El profesor habló con suavidad:
—Usted ha cuidado, sin quererlo, un tesoro para el país. De no ser por usted, este fragmento ya se habría corroído bajo las olas. Queremos llevarlo al museo, para que las generaciones futuras lo vean y recuerden los sacrificios del pasado.
Don Pedro permaneció pensativo largo rato. Aquella barra había sido parte de su vida diaria, pero entendió que no era un objeto cualquiera: era memoria, sangre y lágrimas de quienes habían caído en el mar.
Finalmente, asintió:
—Si en verdad tiene ese valor, entréguenlo al museo. Solo espero que, al verlo, la gente recuerde que este mar no solo da pescado, sino que también guarda las almas de los que ya no volvieron.
Cuando la comitiva se fue con la barra cuidadosamente envuelta, el patio de don Pedro quedó vacío. Sintió un hueco en el corazón, como si hubiera despedido a un viejo amigo. Pero al mismo tiempo, lo llenaba un orgullo silencioso: había contribuido a conservar la memoria de su país.
Aquella noche, sentado en el portal, escuchando el golpeteo de las olas, murmuró:
—Compañeros caídos, no conozco sus nombres, pero ese hierro guardó su recuerdo conmigo durante treinta años. Ahora contará su historia al mundo entero.

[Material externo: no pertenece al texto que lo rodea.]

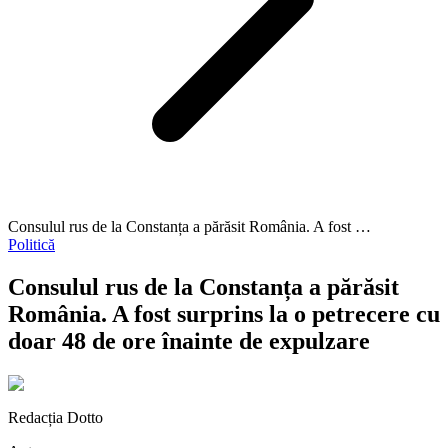
Consulul rus de la Constanța a părăsit România. A fost …
Politică
Consulul rus de la Constanța a părăsit
România. A fost surprins la o petrecere cu
doar 48 de ore înainte de expulzare
Redacția Dotto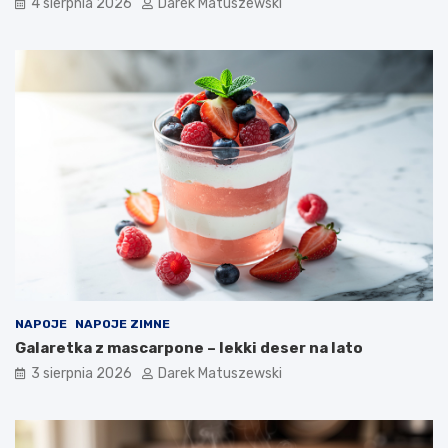
4 sierpnia 2026
Darek Matuszewski
NAPOJE
NAPOJE ZIMNE
Galaretka z mascarpone – lekki deser na lato
3 sierpnia 2026
Darek Matuszewski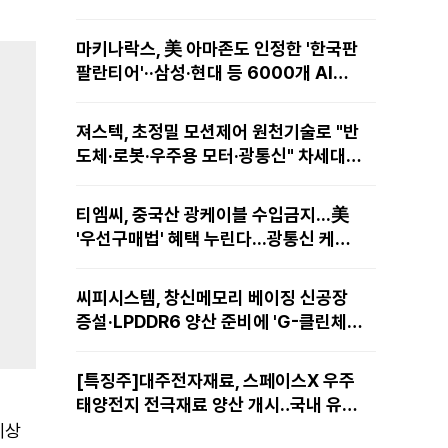
마키나락스, 美 아마존도 인정한 '한국판
팔란티어'··삼성·현대 등 6000개 AI모
델 현장적용
져스텍, 초정밀 모션제어 원천기술로 "반
도체·로봇·우주용 모터·광통신" 차세대
성장동력 재편
티엠씨, 중국산 광케이블 수입금지...美
'우선구매법' 혜택 누린다...광통신 케이
블 현지 생산
씨피시스템, 창신메모리 베이징 신공장
증설·LPDDR6 양산 준비에 'G-클린체
인' 공급 확대노린다
[특징주]대주전자재료, 스페이스X 우주
태양전지 전극재료 양산 개시‥국내 유일
공급 레코드에 14%↑
예상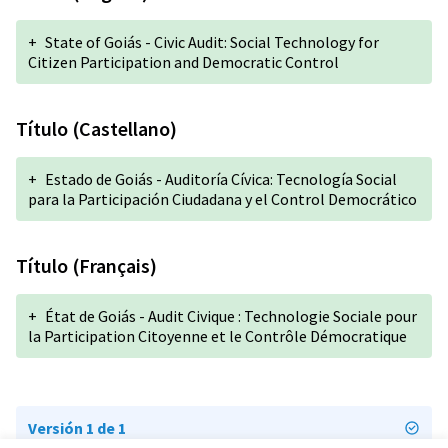
+
State of Goiás - Civic Audit: Social Technology for
Citizen Participation and Democratic Control
Título (Castellano)
+
Estado de Goiás - Auditoría Cívica: Tecnología Social
para la Participación Ciudadana y el Control Democrático
Título (Français)
+
État de Goiás - Audit Civique : Technologie Sociale pour
la Participation Citoyenne et le Contrôle Démocratique
Versión 1 de 1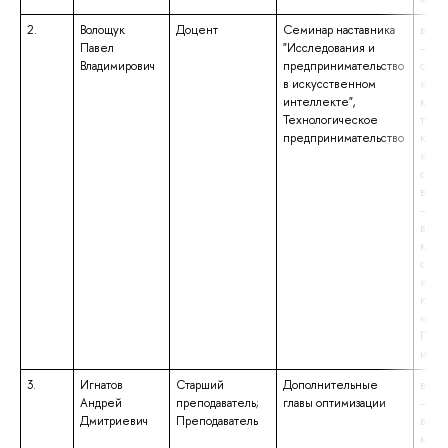
2.
Волощук
Доцент
Семинар наставника
высш
Павел
"Исследования и
– сп
Владимирович
предпринимательство
спец
в искусственном
«Соц
интеллекте",
куль
Технологическое
тури
предпринимательство
квал
«Спе
серв
высш
– под
выс
квал
спец
«Эко
квал
«Исс
Преп
иссл
3.
Игнатов
Старший
Дополнительные
высш
Андрей
преподаватель;
главы оптимизации
– под
Дмитриевич
Преподаватель
выс
квал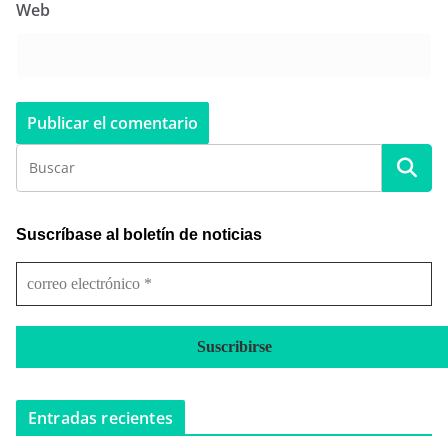
Web
Suscríbase al boletín de noticias
c
o
r
r
e
o
e
Entradas recientes
l
e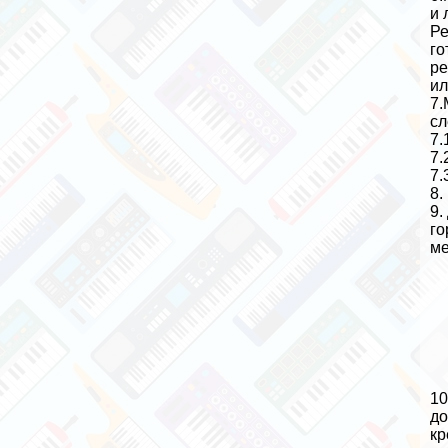
и 
Ре
го
ре
ил
7.
сл
7.
7.
7.
8.
9.
го
ме
10
до
кр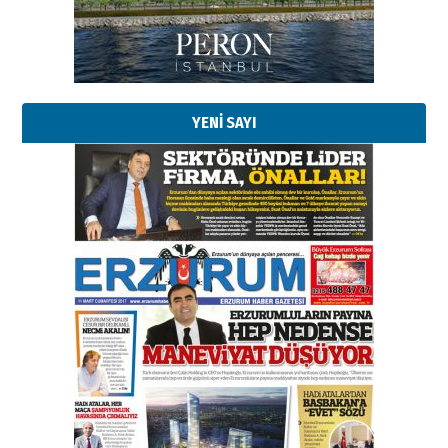
Kadir SABUNCUOĞLU
Erzurumspor’un köşe taşları
29 Haziran 2026 Pazartesi
YENİ SAYI
Kenan GÜLERCİ
Murat Şahsuvaroğlu ERKON’da
çıtayı yukarı taşırken,
yönetimdekiler aşağı
çekmemeli!
Orhan BOZKURT
17 Şubat 2026 Salı
Bir fotoğraf, bir şehir, bir
gazeteci… Dizginler kimin
elinde?
31 Mart 2026 Salı
A. Berhan Yılmaz
BİR BÖLÜM DEĞİL, BİR ÖMÜR
SEÇİYORSUNUZ… “NEDEN
ATATÜRK ÜNİVERSİTESİ?”
28 Temmuz 2026 Salı
Ahmet Gökhan YAZICI
Ahmed Yesevi’den bir Alperen…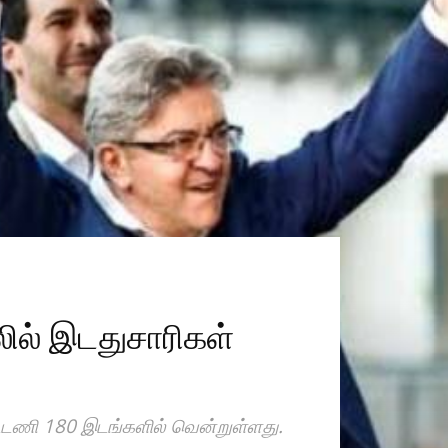
லில் இடதுசாரிகள்
ட்டணி 180 இடங்களில் வென்றுள்ளது.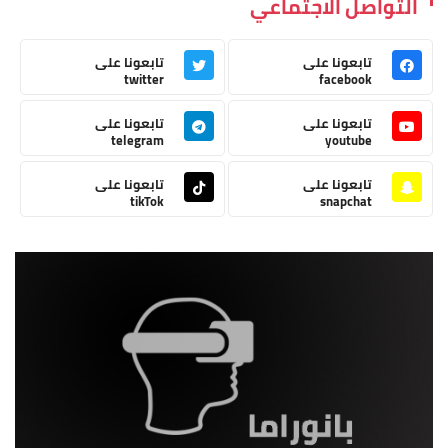
التواصل الاجتماعي
تابعونا على
تابعونا على
twitter
facebook
تابعونا على
تابعونا على
telegram
youtube
تابعونا على
تابعونا على
tikTok
snapchat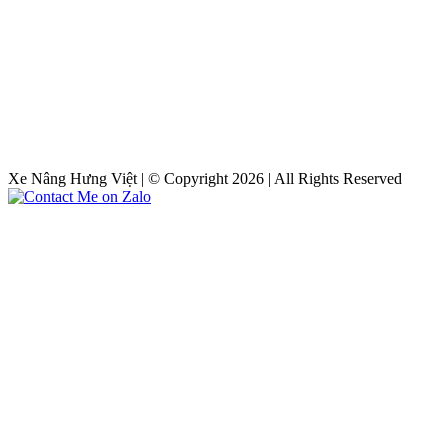
Xe Nâng Hưng Việt | © Copyright 2026 | All Rights Reserved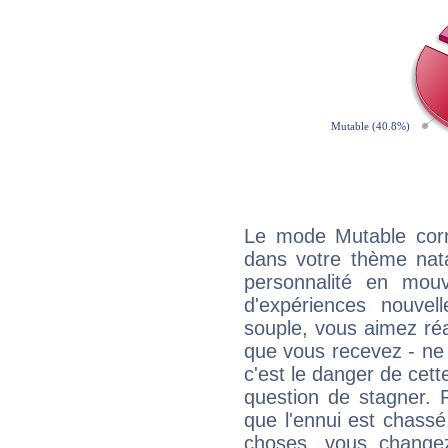
Le mode Mutable corr
dans votre thème natal
personnalité en mouv
d'expériences nouvell
souple, vous aimez réag
que vous recevez - ne 
c'est le danger de cett
question de stagner. 
que l'ennui est chass
choses, vous change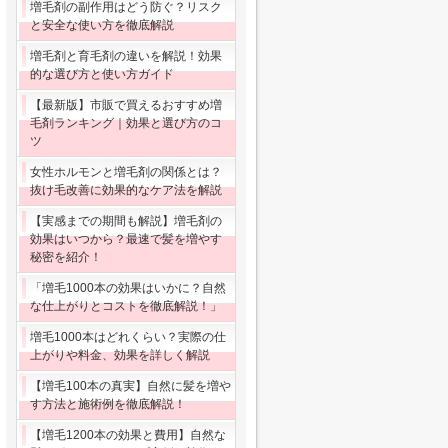
増毛剤の副作用はどう防ぐ？リスク
と安全な使い方を徹底解説
増毛剤と育毛剤の違いを解説！効果
的な選び方と使い方ガイド
【最新版】市販で買えるおすすめ増
毛剤ランキング｜効果と選び方のコ
ツ
女性ホルモンと増毛剤の関係とは？
抜け毛改善に効果的なケア法を解説
【実感までの期間も解説】増毛剤の
効果はいつから？最速で髪を増やす
秘密を紹介！
「増毛1000本の効果はいかに？自然
な仕上がりとコストを徹底解説！」
増毛1000本はどれくらい？実際の仕
上がりや料金、効果を詳しく解説
【増毛100本の真実】自然に髪を増や
す方法と施術例を徹底解説！
【増毛1200本の効果と費用】自然な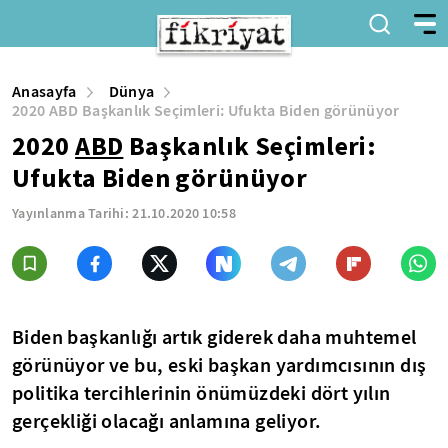
Anasayfa
Dünya
2020 ABD Başkanlık Seçimleri: Ufukta Biden görünüyor
2020
ABD
Başkanlık Seçimleri:
Ufukta Biden görünüyor
Yayınlanma Tarihi:
21.10.2020 10:58
Biden başkanlığı artık giderek daha muhtemel
görünüyor ve bu, eski başkan yardımcısının dış
politika tercihlerinin önümüzdeki dört yılın
gerçekliği olacağı anlamına geliyor.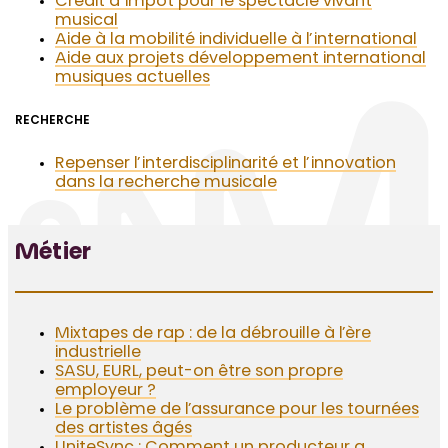
Crédit d’impôt pour le spectacle vivant
musical
Aide à la mobilité individuelle à l’international
Aide aux projets développement international
musiques actuelles
RECHERCHE
Repenser l’interdisciplinarité et l’innovation
dans la recherche musicale
Métier
Mixtapes de rap : de la débrouille à l’ère
industrielle
SASU, EURL, peut-on être son propre
employeur ?
Le problème de l’assurance pour les tournées
des artistes âgés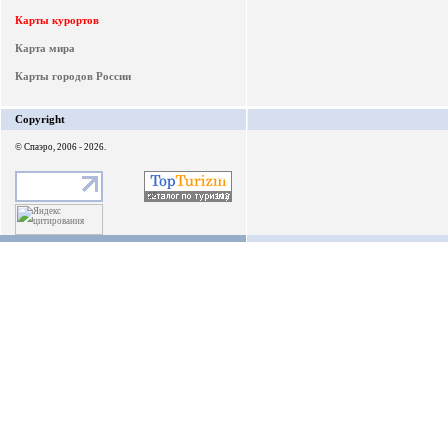
Карты курортов
Карта мира
Карты городов России
Copyright
© Спаэро, 2006 - 2026.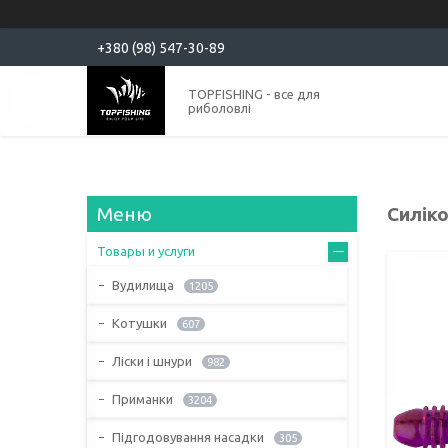
+380 (98) 547-30-89
TOPFISHING - все для
риболовлі
Силіко
Товары и услуги
Вудилища
1205
Котушки
607
Ліски і шнури
982
Приманки
3204
Підгодовування насадки
305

Una lágrima rodó por su rostro curtido. El mar seguía rompiendo como siempre, pero en el corazón de don Pedro cada ola traía consigo el eco de la historia y de aquellos hombres que nunca regresaron.
Y comprendió que, a veces, lo que parece un simple desecho puede contener una memoria insustituible para todo un pueblo.